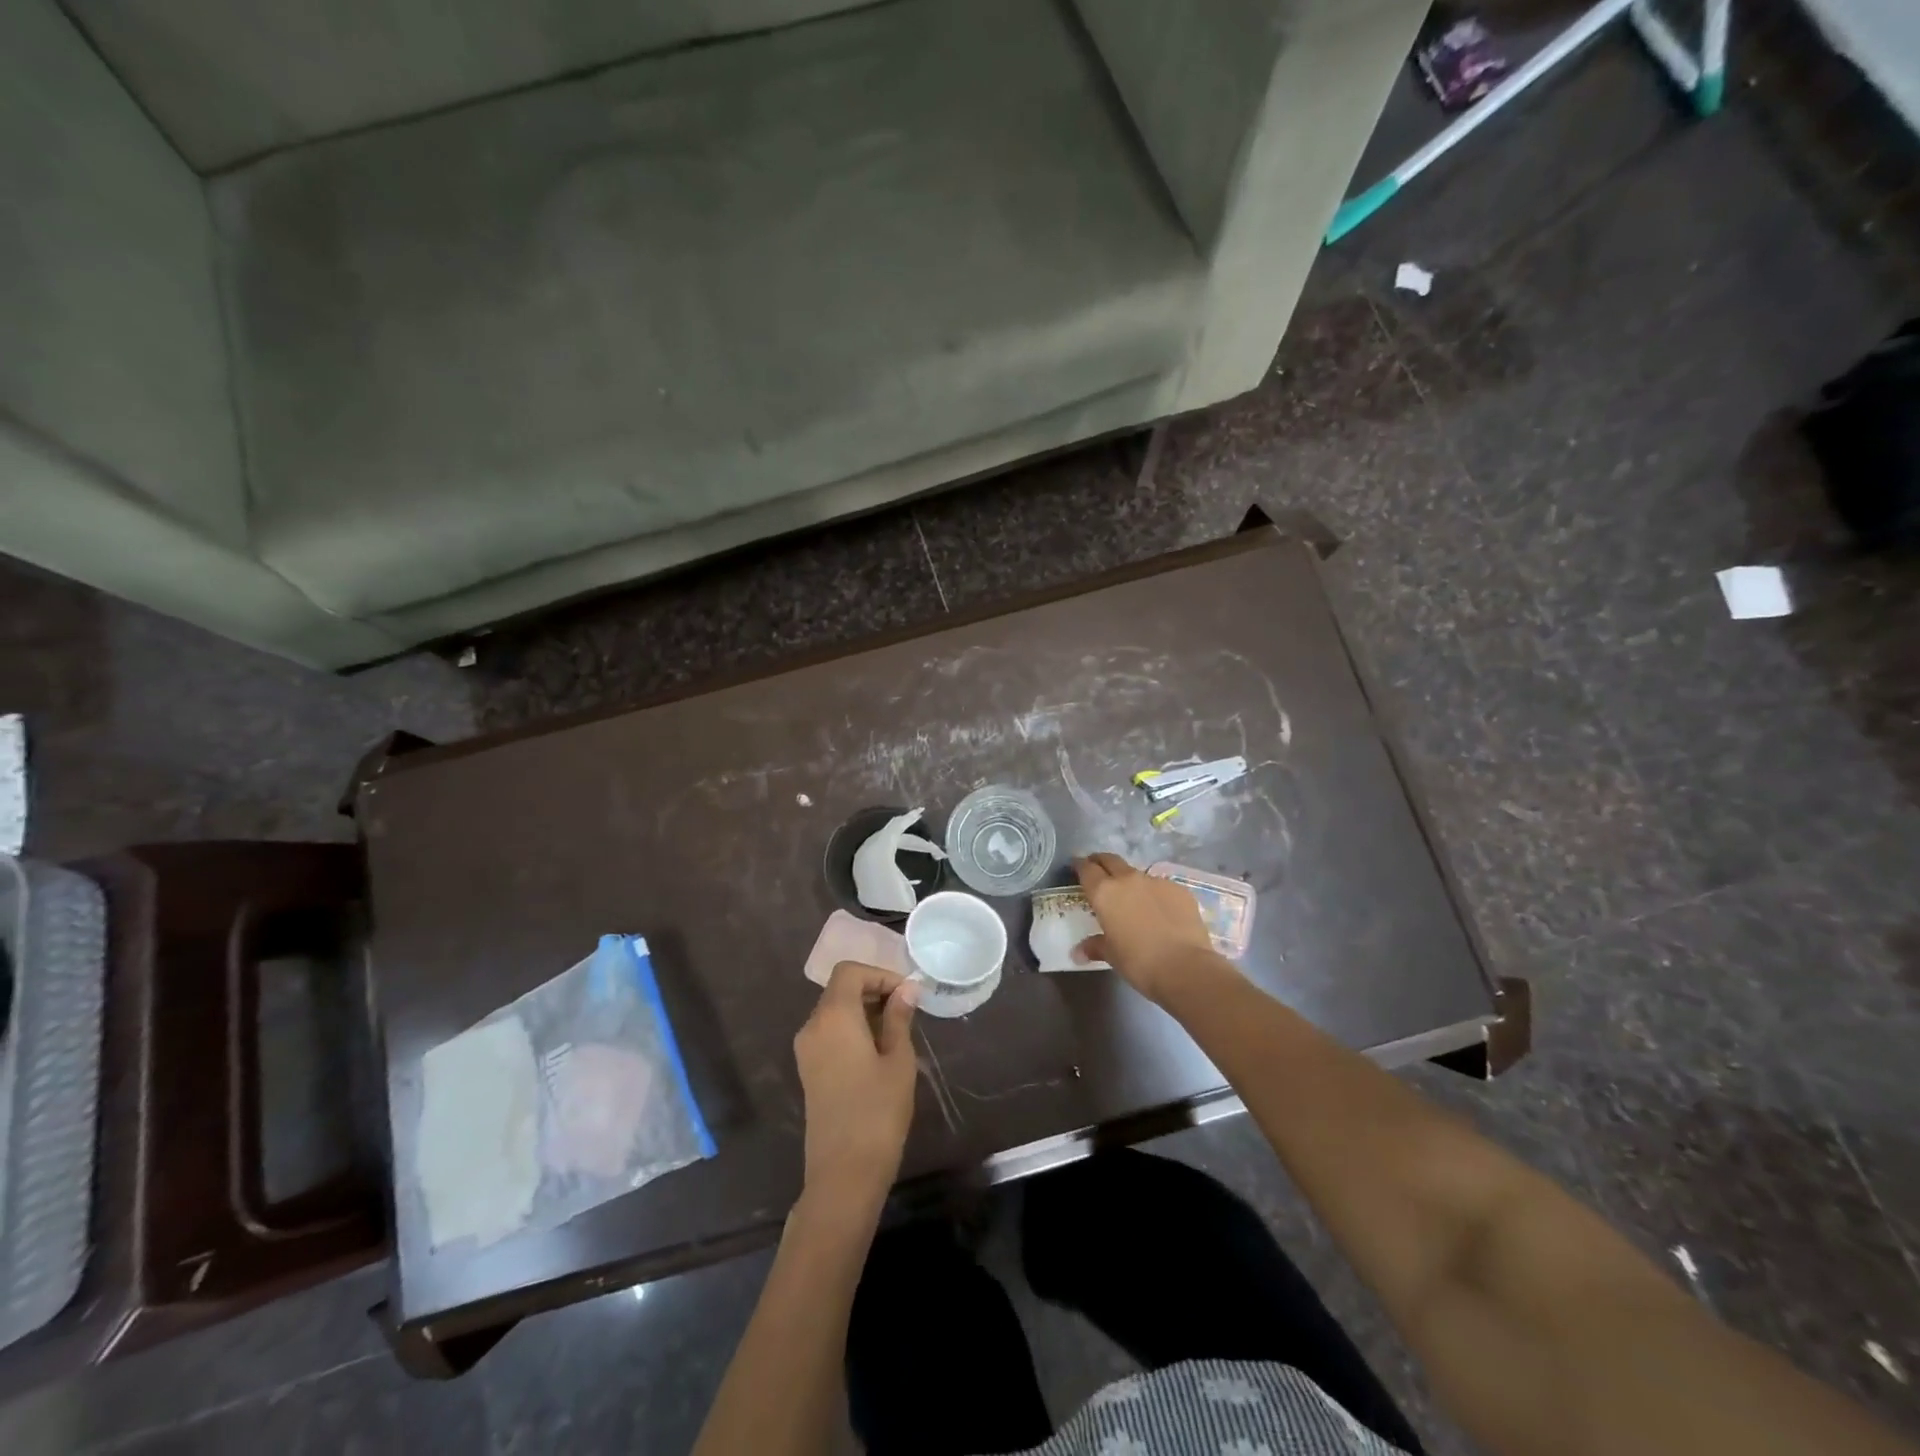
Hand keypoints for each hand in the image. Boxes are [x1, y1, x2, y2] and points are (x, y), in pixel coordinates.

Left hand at [793, 961, 918, 1209]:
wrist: (843, 1174)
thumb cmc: (877, 1112)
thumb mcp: (898, 1061)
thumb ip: (899, 1019)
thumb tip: (906, 989)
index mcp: (833, 1016)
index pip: (850, 972)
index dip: (880, 974)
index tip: (907, 994)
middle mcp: (812, 1026)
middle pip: (840, 989)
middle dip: (873, 990)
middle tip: (907, 1009)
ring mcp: (806, 1049)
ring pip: (834, 1010)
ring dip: (864, 1010)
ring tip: (897, 1030)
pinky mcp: (807, 1070)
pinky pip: (829, 1032)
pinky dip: (852, 1028)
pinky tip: (877, 1050)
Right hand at [1073, 853, 1214, 1002]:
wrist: (1185, 967)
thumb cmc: (1138, 962)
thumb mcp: (1111, 955)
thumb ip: (1095, 946)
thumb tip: (1078, 952)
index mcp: (1104, 892)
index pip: (1086, 869)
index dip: (1080, 865)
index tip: (1076, 866)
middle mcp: (1128, 880)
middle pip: (1110, 860)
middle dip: (1102, 862)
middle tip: (1098, 870)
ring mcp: (1156, 882)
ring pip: (1137, 874)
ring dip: (1130, 881)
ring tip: (1133, 898)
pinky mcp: (1179, 890)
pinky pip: (1161, 887)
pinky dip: (1156, 895)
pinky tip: (1161, 912)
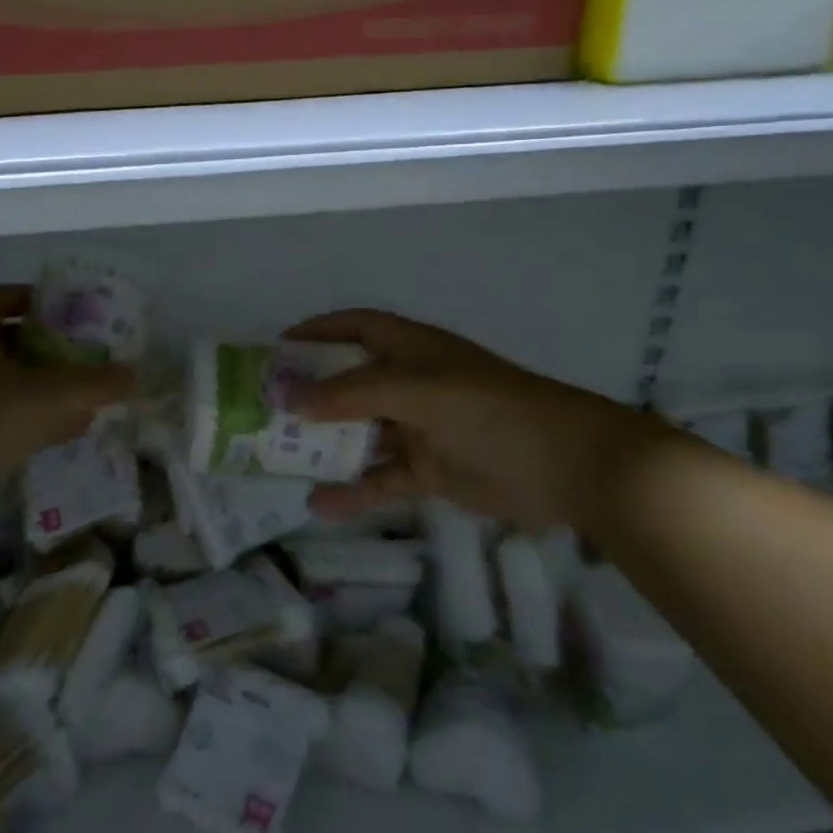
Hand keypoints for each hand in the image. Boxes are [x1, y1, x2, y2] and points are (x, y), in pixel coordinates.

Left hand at [0, 286, 135, 547]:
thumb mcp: (47, 396)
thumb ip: (95, 384)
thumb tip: (136, 377)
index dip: (31, 297)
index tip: (67, 310)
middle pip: (3, 340)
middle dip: (46, 346)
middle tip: (85, 355)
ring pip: (3, 383)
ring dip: (42, 386)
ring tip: (85, 395)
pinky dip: (31, 419)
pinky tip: (66, 432)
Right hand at [285, 309, 658, 533]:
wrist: (568, 466)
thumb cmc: (490, 409)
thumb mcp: (417, 391)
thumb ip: (351, 394)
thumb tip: (288, 397)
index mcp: (412, 349)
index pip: (356, 327)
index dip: (318, 332)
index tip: (276, 346)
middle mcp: (411, 383)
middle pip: (350, 382)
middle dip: (310, 393)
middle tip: (263, 408)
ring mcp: (420, 428)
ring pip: (360, 433)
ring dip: (325, 444)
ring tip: (277, 457)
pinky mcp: (430, 470)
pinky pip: (381, 478)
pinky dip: (354, 490)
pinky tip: (320, 504)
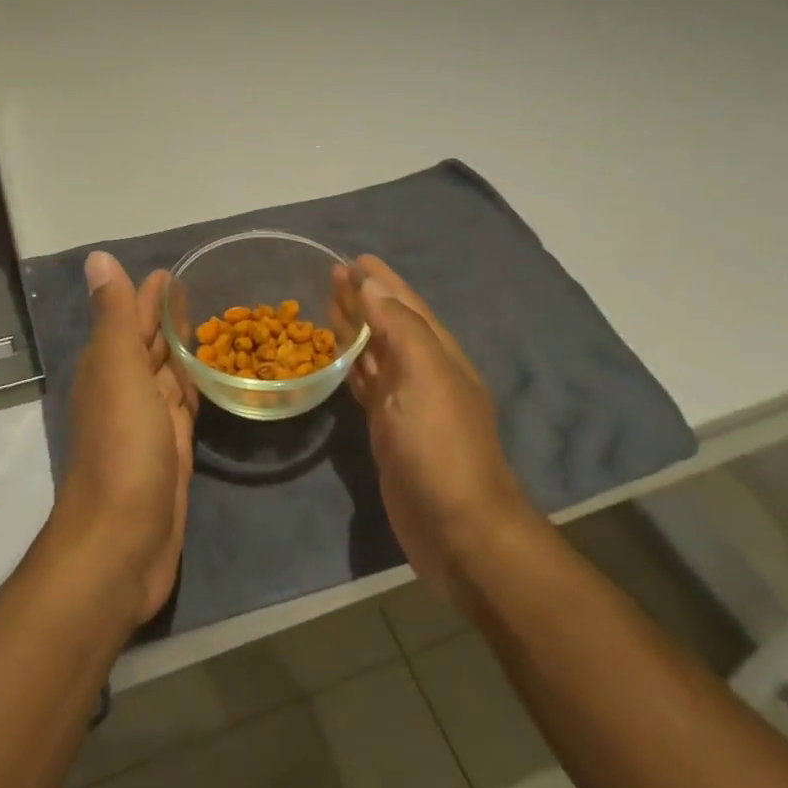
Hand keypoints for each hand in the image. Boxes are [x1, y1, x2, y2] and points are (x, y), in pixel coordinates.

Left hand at [53, 252, 197, 626]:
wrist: (123, 542)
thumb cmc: (123, 448)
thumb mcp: (118, 370)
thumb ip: (113, 316)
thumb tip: (98, 258)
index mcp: (109, 367)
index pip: (130, 318)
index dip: (148, 295)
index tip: (174, 271)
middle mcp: (125, 390)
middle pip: (149, 345)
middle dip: (168, 318)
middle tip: (203, 292)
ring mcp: (149, 423)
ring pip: (169, 375)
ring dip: (184, 351)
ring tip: (214, 325)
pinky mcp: (172, 451)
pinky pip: (185, 407)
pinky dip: (196, 387)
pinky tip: (211, 377)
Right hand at [335, 256, 541, 608]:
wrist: (458, 530)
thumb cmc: (441, 447)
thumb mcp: (426, 377)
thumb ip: (400, 327)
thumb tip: (372, 286)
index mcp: (438, 354)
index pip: (406, 305)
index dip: (383, 281)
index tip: (356, 257)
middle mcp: (424, 373)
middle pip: (389, 325)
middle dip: (364, 298)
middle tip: (332, 273)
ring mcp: (406, 404)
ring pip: (375, 354)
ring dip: (355, 328)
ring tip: (328, 304)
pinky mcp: (388, 431)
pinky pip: (366, 386)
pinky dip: (351, 367)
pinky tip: (336, 359)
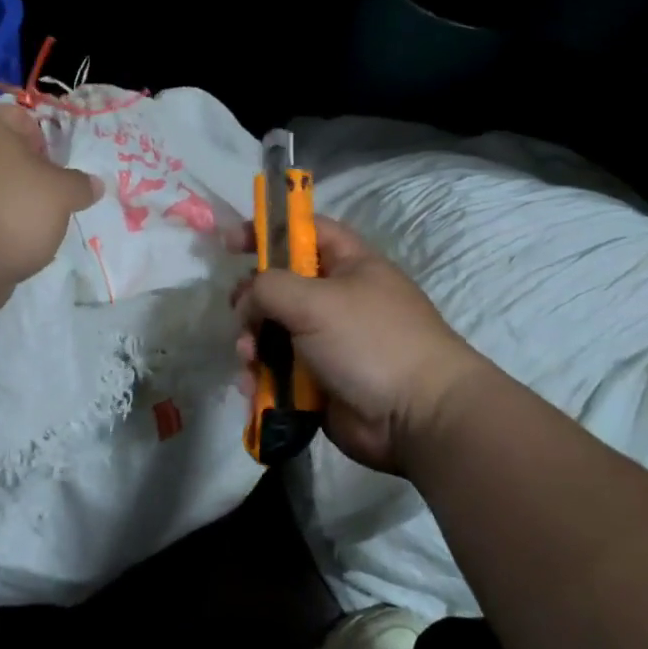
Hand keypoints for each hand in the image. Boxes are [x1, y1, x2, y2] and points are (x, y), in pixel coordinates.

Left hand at [0, 101, 100, 314]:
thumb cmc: (14, 212)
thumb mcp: (62, 194)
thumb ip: (81, 184)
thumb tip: (94, 184)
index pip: (22, 116)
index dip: (47, 139)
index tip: (61, 169)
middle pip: (8, 151)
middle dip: (33, 172)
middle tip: (54, 196)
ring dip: (17, 197)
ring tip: (37, 222)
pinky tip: (15, 239)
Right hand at [231, 217, 485, 475]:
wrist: (417, 417)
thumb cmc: (371, 341)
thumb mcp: (315, 300)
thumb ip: (267, 287)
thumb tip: (245, 304)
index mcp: (348, 264)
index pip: (303, 230)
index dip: (268, 230)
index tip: (230, 243)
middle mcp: (337, 298)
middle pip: (279, 285)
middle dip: (252, 300)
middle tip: (240, 314)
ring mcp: (328, 341)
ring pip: (273, 331)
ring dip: (252, 343)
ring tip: (249, 359)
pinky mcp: (318, 380)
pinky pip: (278, 370)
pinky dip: (261, 377)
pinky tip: (253, 388)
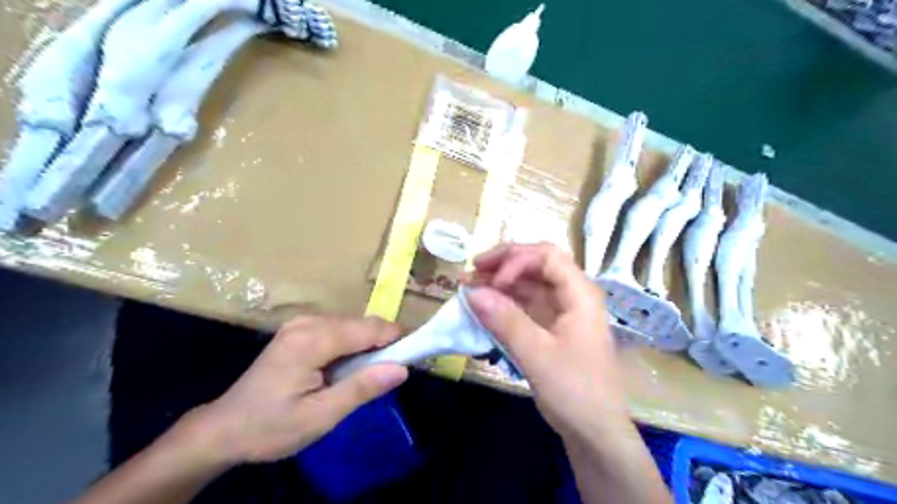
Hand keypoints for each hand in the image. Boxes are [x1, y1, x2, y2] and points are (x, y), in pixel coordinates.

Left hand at [192, 316, 411, 463]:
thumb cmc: (271, 427)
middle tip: (392, 374)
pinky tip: (346, 369)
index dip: (398, 339)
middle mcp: (309, 322)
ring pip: (353, 326)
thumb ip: (362, 388)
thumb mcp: (320, 416)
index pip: (370, 328)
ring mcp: (302, 323)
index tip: (416, 357)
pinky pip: (339, 330)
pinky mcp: (299, 330)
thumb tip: (402, 369)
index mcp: (313, 339)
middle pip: (363, 324)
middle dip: (383, 344)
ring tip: (369, 375)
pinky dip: (352, 346)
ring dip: (368, 346)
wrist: (223, 429)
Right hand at [467, 242, 624, 440]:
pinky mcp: (552, 327)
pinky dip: (505, 303)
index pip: (546, 256)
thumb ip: (505, 320)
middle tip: (472, 271)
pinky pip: (526, 305)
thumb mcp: (537, 354)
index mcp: (580, 293)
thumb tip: (472, 292)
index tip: (490, 282)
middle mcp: (573, 295)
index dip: (515, 260)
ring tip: (469, 287)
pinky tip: (484, 307)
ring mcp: (562, 311)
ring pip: (529, 284)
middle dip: (503, 265)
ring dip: (500, 283)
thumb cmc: (574, 390)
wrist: (595, 432)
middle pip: (537, 264)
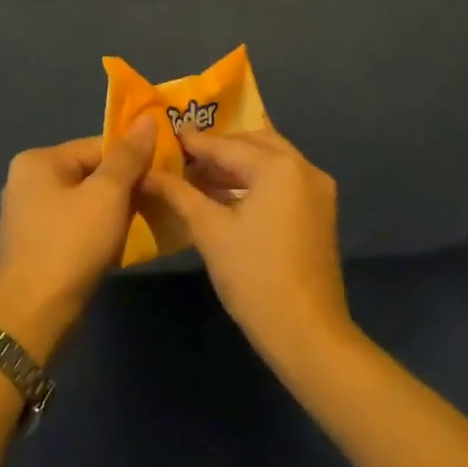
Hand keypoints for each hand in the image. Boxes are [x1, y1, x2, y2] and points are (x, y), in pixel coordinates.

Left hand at [0, 118, 156, 362]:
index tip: (165, 172)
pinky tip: (122, 243)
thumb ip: (128, 156)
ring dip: (116, 210)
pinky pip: (77, 224)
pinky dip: (100, 229)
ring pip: (86, 201)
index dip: (133, 158)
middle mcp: (27, 181)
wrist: (35, 314)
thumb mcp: (107, 195)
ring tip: (147, 220)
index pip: (97, 146)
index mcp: (38, 161)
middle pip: (91, 172)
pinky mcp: (37, 243)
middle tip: (161, 198)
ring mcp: (29, 214)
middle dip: (126, 186)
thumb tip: (148, 119)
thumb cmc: (71, 244)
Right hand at [142, 128, 356, 362]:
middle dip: (219, 148)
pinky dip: (256, 182)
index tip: (164, 134)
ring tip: (198, 175)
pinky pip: (283, 183)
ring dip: (238, 165)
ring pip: (272, 163)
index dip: (193, 142)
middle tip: (184, 156)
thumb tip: (148, 173)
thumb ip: (179, 194)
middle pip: (255, 144)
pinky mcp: (320, 213)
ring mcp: (318, 192)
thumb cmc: (253, 276)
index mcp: (279, 167)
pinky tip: (226, 196)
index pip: (227, 146)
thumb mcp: (210, 231)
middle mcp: (305, 169)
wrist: (306, 332)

--

## What to do:
Please give back, exactly as it stands above, the stretch from the line with "index mcp: (833, 1016)" through the line with "middle tip: (1098, 870)", and no line outside it.

## Result:
index mcp: (833, 1016)
index pip: (850, 972)
index dip: (880, 974)
index tip: (907, 994)
middle mcp: (812, 1026)
middle pip: (840, 989)
middle dip: (873, 990)
middle tip: (907, 1009)
ring mcp: (806, 1049)
ring pip: (834, 1010)
ring dip: (864, 1010)
ring tip: (897, 1030)
pinky mcp: (807, 1070)
pinky pip: (829, 1032)
pinky dip: (852, 1028)
pinky tip: (877, 1050)
Right hand at [1073, 853, 1214, 1002]:
wrist: (1185, 967)
thumb cmc: (1138, 962)
thumb mcp: (1111, 955)
thumb ip: (1095, 946)
thumb tip: (1078, 952)
index mcp: (1104, 892)
index pip: (1086, 869)
index dip: (1080, 865)
index tip: (1076, 866)
middle mcp: (1128, 880)
middle pip: (1110, 860)
middle dip: (1102, 862)
middle tip: (1098, 870)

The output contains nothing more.